Sherlock Holmes 4.0
A universal search engine.
Sherlock Holmes is a universal search engine, a system for gathering and indexing of textual data (text files, web pages, etc), both locally and over the network.
- Gathers files via HTTP or from local files.
- Parses text files, HTML, PDF, and several other formats using external parsers (such as MS Word and PostScript).
- The whole system is modular, so adding your own data sources or parsers is just matter of plugging in right module (well, usually also writing it).
- Works well in mixed charset environment.
- Considers multiple occurences of the same file (even with minor changes) a single document with multiple URL's.
- Everything is highly configurable. You can write filtering rules in a special language which allows to tweak configuration variables depending on the document being processed.

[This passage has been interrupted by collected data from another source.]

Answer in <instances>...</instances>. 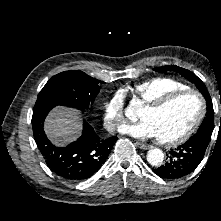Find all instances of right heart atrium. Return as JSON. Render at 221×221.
Here are the masks:
<instances>
[{
	"instance_id": "obj_1",
	"label": "right heart atrium",
	"mask_w": 221,
	"mask_h": 221,
	"mask_svg": "<svg viewBox=\"0 0 221 221\" xmlns=\"http://www.w3.org/2000/svg\"><path fill=\"white\" fill-rule=\"evenodd\" d=\"M125 101L121 91L115 92L104 105L103 120L110 132H115L125 122Z\"/></svg>"
}]
</instances>
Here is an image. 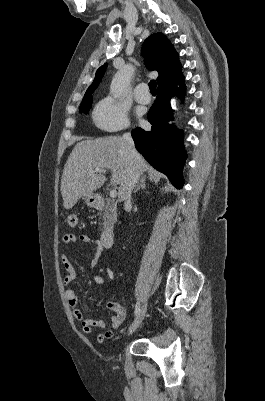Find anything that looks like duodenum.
Returning a JSON list of instances; mask_svg holds the SVG:
<instances>
[{
    "label": "duodenum",
    "instance_id": "1",
    "mask_svg": "<svg viewBox=\"0 0 265 401\" xmlns=\"http://www.w3.org/2000/svg\"><path fill=\"white\" fill-rule=\"evenodd\" d=\"M115 240V235L111 230H104L100 237V242L105 248H110Z\"/></svg>",
    "mask_w": 265,
    "mask_h": 401
}]
</instances>
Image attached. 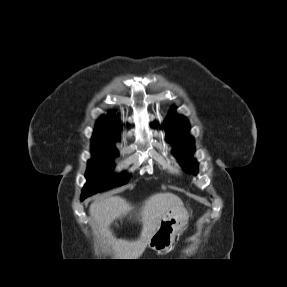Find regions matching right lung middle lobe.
Segmentation results:
<instances>
[{"instance_id": "1", "label": "right lung middle lobe", "mask_w": 287, "mask_h": 287, "mask_svg": "<svg viewBox=\"0 0 287 287\" xmlns=\"http://www.w3.org/2000/svg\"><path fill=\"white\" fill-rule=\"evenodd\" d=\"M91 152L93 156L88 161L85 175L87 183L81 196L88 197L97 192L121 186L130 179V176L112 173L114 169L112 159L118 154V150L113 143L92 142Z\"/></svg>"}]
</instances>
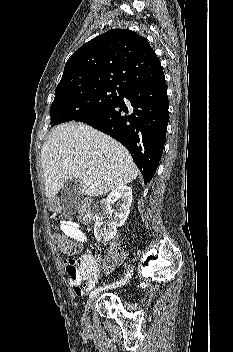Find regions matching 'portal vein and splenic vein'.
I'll use <instances>...</instances> for the list:
<instances>
[{
    "label": "portal vein and splenic vein",
    "mask_w": 233,
    "mask_h": 352,
    "mask_svg": "<svg viewBox=\"0 0 233 352\" xmlns=\"http://www.w3.org/2000/svg\"><path fill=\"white\" fill-rule=\"evenodd\" d=\"M86 173L88 174V175H90L91 173H92V171L91 170H86Z\"/></svg>",
    "instance_id": "18ae733b"
}]
</instances>
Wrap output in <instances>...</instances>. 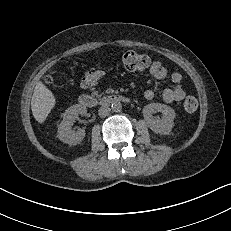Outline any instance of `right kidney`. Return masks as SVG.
<instances>
[{
  "label": "right kidney",
  "instance_id": "1",
  "mask_svg": "<svg viewBox=\"0 0 231 231\" xmlns=\"http://www.w3.org/2000/svg\"><path fill=\"white\" fill-rule=\"evenodd\" d=\"M87 109L81 104L70 106L63 114V120L58 127V138L69 145L79 144L85 137V130L72 131L71 126L78 115H85Z\"/></svg>",
  "mask_w": 231,
  "mask_h": 231
}]
</instances>
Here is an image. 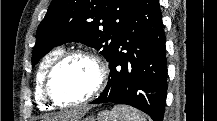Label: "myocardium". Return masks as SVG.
Instances as JSON below:
<instances>
[{
  "instance_id": "f54148a6",
  "label": "myocardium",
  "mask_w": 217,
  "mask_h": 121,
  "mask_svg": "<svg viewBox=\"0 0 217 121\" xmlns=\"http://www.w3.org/2000/svg\"><path fill=\"white\" fill-rule=\"evenodd\" d=\"M78 57L87 58L96 65L98 70V79L96 85L92 90V92L84 99L75 103H62L58 101L51 92L52 80L56 72L61 66H63L70 59L78 58ZM107 77H108V72L105 63L100 57H98L94 53L87 50H73L70 52H65L52 64V66L49 68L46 74L44 87H43L44 96L47 99L48 103H50L53 107L56 108L66 109L71 107L82 106L94 100L96 96L102 92V90L105 87Z\"/></svg>"
}]
</instances>
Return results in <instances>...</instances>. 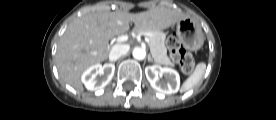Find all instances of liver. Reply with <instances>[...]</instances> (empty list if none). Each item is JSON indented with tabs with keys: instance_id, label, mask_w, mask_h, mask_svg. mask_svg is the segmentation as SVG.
Masks as SVG:
<instances>
[{
	"instance_id": "obj_1",
	"label": "liver",
	"mask_w": 276,
	"mask_h": 120,
	"mask_svg": "<svg viewBox=\"0 0 276 120\" xmlns=\"http://www.w3.org/2000/svg\"><path fill=\"white\" fill-rule=\"evenodd\" d=\"M187 17L177 9L155 7L146 12H96L74 20L60 39L56 65L60 78L77 91H83L81 74L90 66L107 60L111 51L108 41L129 30L167 29Z\"/></svg>"
}]
</instances>
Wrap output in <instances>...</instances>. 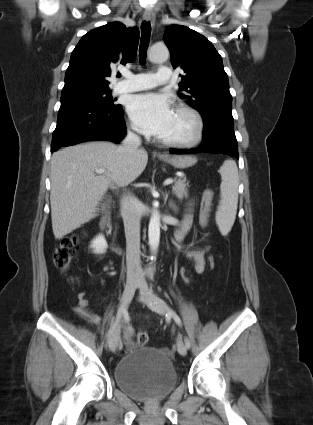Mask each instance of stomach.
Wrapping results in <instances>:
<instances>
[{"instance_id":"stomach-1","label":"stomach","mask_w":313,"mask_h":425,"mask_svg":"<svg viewBox=\"0 0 313 425\" xmlns=\"http://www.w3.org/2000/svg\"><path fill=\"white\" fill-rule=\"evenodd\" d=\"M164 162L172 165L176 169H185L193 166L197 159L193 156L188 155H174L162 159Z\"/></svg>"}]
</instances>
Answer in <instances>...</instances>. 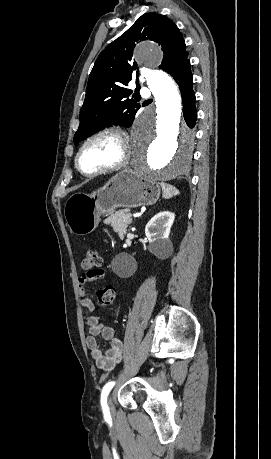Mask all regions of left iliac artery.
Returning a JSON list of instances; mask_svg holds the SVG:
<instances>
[{
    "label": "left iliac artery",
    "mask_w": 271,
    "mask_h": 459,
    "mask_svg": "<svg viewBox=\"0 0 271 459\" xmlns=\"http://www.w3.org/2000/svg\"><path fill=\"white\" fill-rule=\"evenodd\" d=\"M114 384H115V382H113V381L108 382L103 387L102 393H101L102 410H103L104 416L108 417V418H110V412H109L108 405H107V396H108L109 392L111 391V389L113 388Z\"/></svg>",
    "instance_id": "left-iliac-artery-1"
}]
</instances>
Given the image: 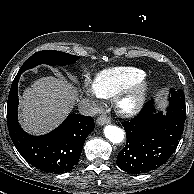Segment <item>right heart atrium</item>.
I'll use <instances>...</instances> for the list:
<instances>
[{
    "label": "right heart atrium",
    "instance_id": "d8ad5b80",
    "mask_svg": "<svg viewBox=\"0 0 194 194\" xmlns=\"http://www.w3.org/2000/svg\"><path fill=\"white\" fill-rule=\"evenodd\" d=\"M82 91L88 97H91V98H94V99H96L98 97V94L95 91L93 84L88 79H85L83 81Z\"/></svg>",
    "mask_w": 194,
    "mask_h": 194
}]
</instances>
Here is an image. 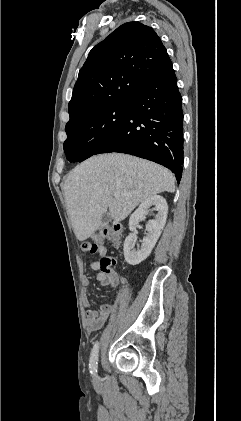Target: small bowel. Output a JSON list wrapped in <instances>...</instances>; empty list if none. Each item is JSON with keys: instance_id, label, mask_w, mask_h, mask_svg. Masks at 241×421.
Here are the masks:
<instances>
[{"instance_id": "1", "label": "small bowel", "mask_w": 241, "mask_h": 421, "mask_svg": "<svg viewBox=\"0 0 241 421\" xmlns=\"http://www.w3.org/2000/svg\"><path fill=\"white\" fill-rule=\"evenodd\" d=\"M101 258L107 256V250L104 246L99 245L97 252ZM90 268L92 270H99L100 269V262L98 260H92L90 263ZM114 278L106 277L102 272L97 275L98 281L103 285H109L111 287H115L119 283L118 276L115 272ZM91 281L89 277H84L82 280V288H81V301L88 308L86 311V321L89 329L91 331L99 330L104 323L106 322L107 318L110 316L114 309V304H102L99 309H91L90 302L88 298V287L90 286Z\"/></svg>"}]
</instances>
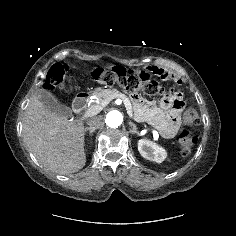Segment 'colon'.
Returning a JSON list of instances; mask_svg holds the SVG:
<instances>
[{"mask_svg": "<svg viewBox=\"0 0 236 236\" xmlns=\"http://www.w3.org/2000/svg\"><path fill=\"white\" fill-rule=\"evenodd\" d=\"M118 67L96 68L91 73V80L105 85H120L128 94L132 96L145 95L149 97L162 96L169 101L180 100L177 92L172 87L161 83L155 78H128L118 74ZM68 68L65 64H54L48 74L44 88L48 91H55L62 88L66 83ZM183 122L187 126L197 125L200 121L199 113L195 107H188L182 116ZM198 142V136L185 129L180 133L179 145L184 156L191 154L193 147Z\"/></svg>", "mask_w": 236, "mask_h": 236, "instance_id": "5ec220e1", "label": "colon"}]
</instances>
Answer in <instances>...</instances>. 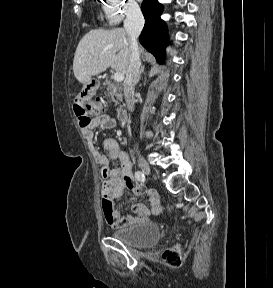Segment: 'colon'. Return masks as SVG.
<instances>
[{"mask_svg": "<svg viewBox=\"0 0 273 288\" xmlns=\"http://www.w3.org/2000/svg\"><path fill=\"white\" fill-rule=\"evenodd\" d=\"M74 113L81 127H87L91 121L90 115H97L101 112L102 105L99 100L88 103L78 99L73 104ZM164 261L174 267H178L182 262L180 248L177 246L166 249L163 252Z\"/></svg>", "mask_w": 273, "mask_h": 288, "instance_id": "1", "label": "colon"}]
</instances>
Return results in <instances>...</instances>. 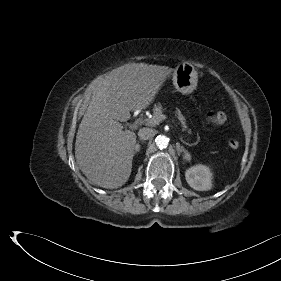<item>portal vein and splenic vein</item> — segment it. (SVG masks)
I'll use <instances>...</instances> for the list:
<instances>
[{
	"instance_id": "1",
	"label": "portal vein and splenic vein",
	"mask_w": 281,
	"mask_h": 281,
	"mask_svg": "<svg viewBox=\"0 0 281 281\" xmlns=\"http://www.w3.org/2000/svg\"><path fill=\"white\" fill-rule=\"evenodd\" d=\"M166 119V116L165 115H161L160 116V119L159 120H148V123H150V124H152V125H154V124H158L160 121H162V120H165Z\"/></svg>"
}]
</instances>
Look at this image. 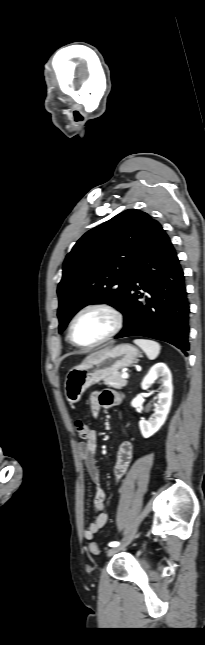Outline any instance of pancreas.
Returning a JSON list of instances; mask_svg holds the SVG:
<instances>
[{
	"instance_id": "1",
	"label": "pancreas",
	"mask_w": 205,
	"mask_h": 645,
	"mask_svg": "<svg viewBox=\"0 0 205 645\" xmlns=\"http://www.w3.org/2000/svg\"><path fill=\"white\" fill-rule=\"evenodd\" d=\"M104 384L116 389H121L127 385V380L122 378V374L114 373L104 379Z\"/></svg>"
}]
</instances>
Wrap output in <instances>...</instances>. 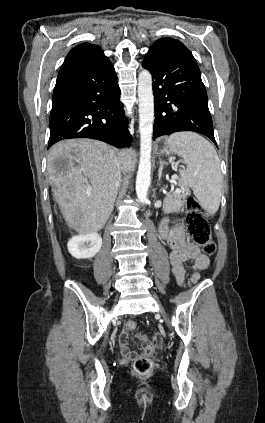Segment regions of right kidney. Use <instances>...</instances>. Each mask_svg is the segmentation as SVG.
Here are the masks:
<instances>
[{
	"label": "right kidney",
	"mask_w": 265,
	"mask_h": 423,
	"mask_svg": "<svg viewBox=\"0 0 265 423\" xmlns=\"http://www.w3.org/2000/svg\"><path fill=\"white\" fill-rule=\"evenodd\" d=\"M101 246L102 238L97 232L74 236L67 244L70 254L76 259L93 258Z\"/></svg>",
	"instance_id": "1"
}]
</instances>
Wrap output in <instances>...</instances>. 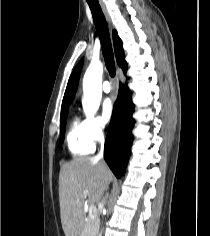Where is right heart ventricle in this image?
Returning <instances> with one entry per match:
<instances>
[{"mask_svg":"<svg viewBox=\"0 0 210 236\" xmlns=\"http://www.w3.org/2000/svg\"><path fill=\"white\" fill-rule=\"evenodd\" d=\"M66 142L69 152L77 157L84 156L94 151V143L88 137L86 120L74 114L68 125Z\"/></svg>","mask_w":210,"mask_h":236,"instance_id":"1","label":"right heart ventricle"}]
</instances>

- Searching of words, phrases, and boolean expressions. Searching in filenames and link texts.
- Proximity search and proximity weighting of regular searches.
- Recognition of languages, easy integration of stemmers and synonymic dictionaries.
- Spelling checker based on word frequencies observed in the indexed data, hinting the user that his query might be misspelled.
- Search results include context in each document.
- Scales well to tens of millions of documents on normal PC hardware.
- User interface (the front-end) is completely separated from the rest of the system, making it easy to modify and also to embed the search engine in existing applications.
- Downloaded files and indices are compressed to save space.